Dimension django-rq + rq-scheduler Celery Beat + django-celery-beat
Cron support Yes (cron()), but limited to standard 5-field cron Yes, full crontab plus solar/interval schedules
Where schedules live Redis sorted set (code-registered) Database (editable in Django admin)
Admin integration Stats/requeue view only; no schedule editing First-class PeriodicTask models, pause/retime live
Edit schedule without deploy No (custom code required) Yes (admin form)

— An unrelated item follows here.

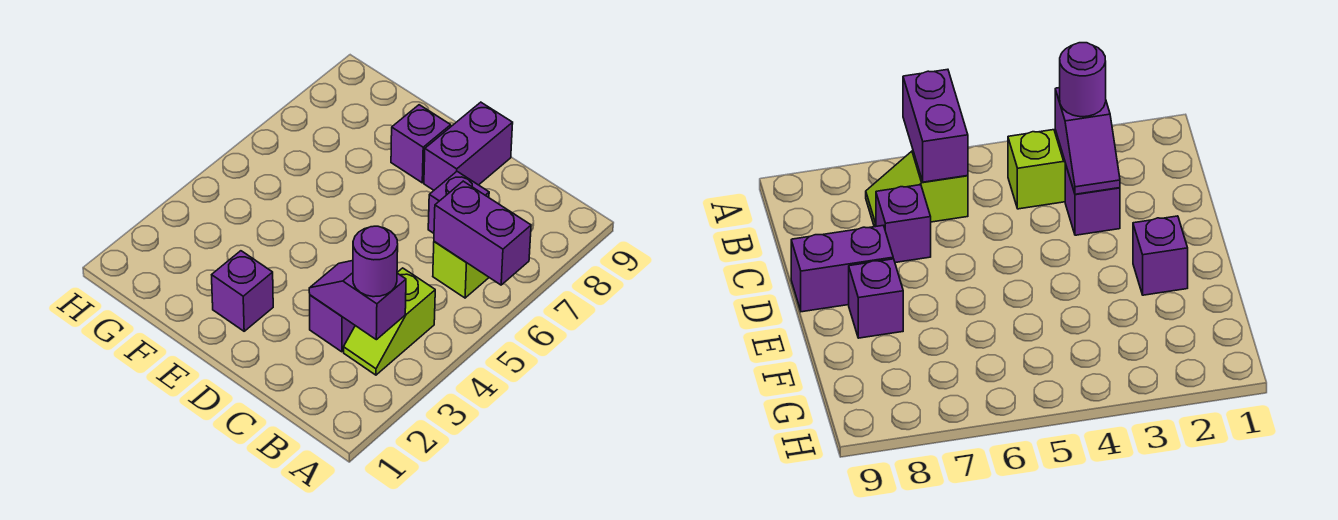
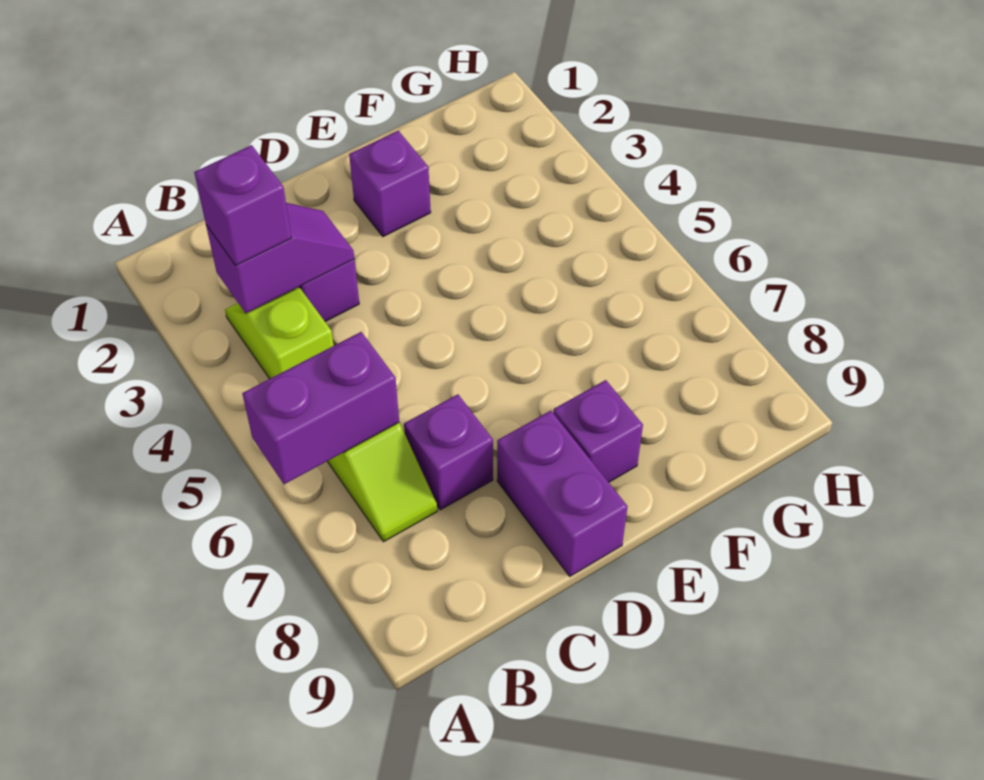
purple 1x1 round brick [353,226,398,297] -> purple 1x1 brick [194,145,292,265]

Missed-tick behavior on downtime Interval ticks lost; cron recomputed Cron recomputed; no back-fill of missed runs
Duplicate-fire risk One scheduler process; low setup Must run exactly one Beat replica or jobs double-fire
Operational weight Light: Redis-only, fewer moving parts Heavier: broker + Beat + DB tables
Best fit Small apps, few schedules, Redis-only infra Many schedules, ops-managed cadence, complex cron

Gotchas & edge cases

  • Single scheduler, always. Both stacks assume exactly one scheduler process. Two rqscheduler or two celery beat replicas double-enqueue every due job. Use a single replica or a leader-election lock; this is the top cause of duplicate periodic runs.
  • No missed-run back-fill. Neither tool replays jobs that were due while the scheduler was down. If a nightly report must run even after an outage, add a catch-up job that checks for the last successful run rather than trusting the schedule alone.
  • Timezone surprises. django-celery-beat honors CELERY_TIMEZONE and Django's USE_TZ; mismatches make crontab(hour=2) fire at the wrong wall-clock time. rq-scheduler operates in UTC unless you convert explicitly. Pin both to UTC and convert at the edges.
  • Schedules in code and DB drift. With DatabaseScheduler, beat_schedule entries are synced into the DB on first run, but later admin edits win. Editing the code dict afterward can be silently ignored — manage schedules in one place.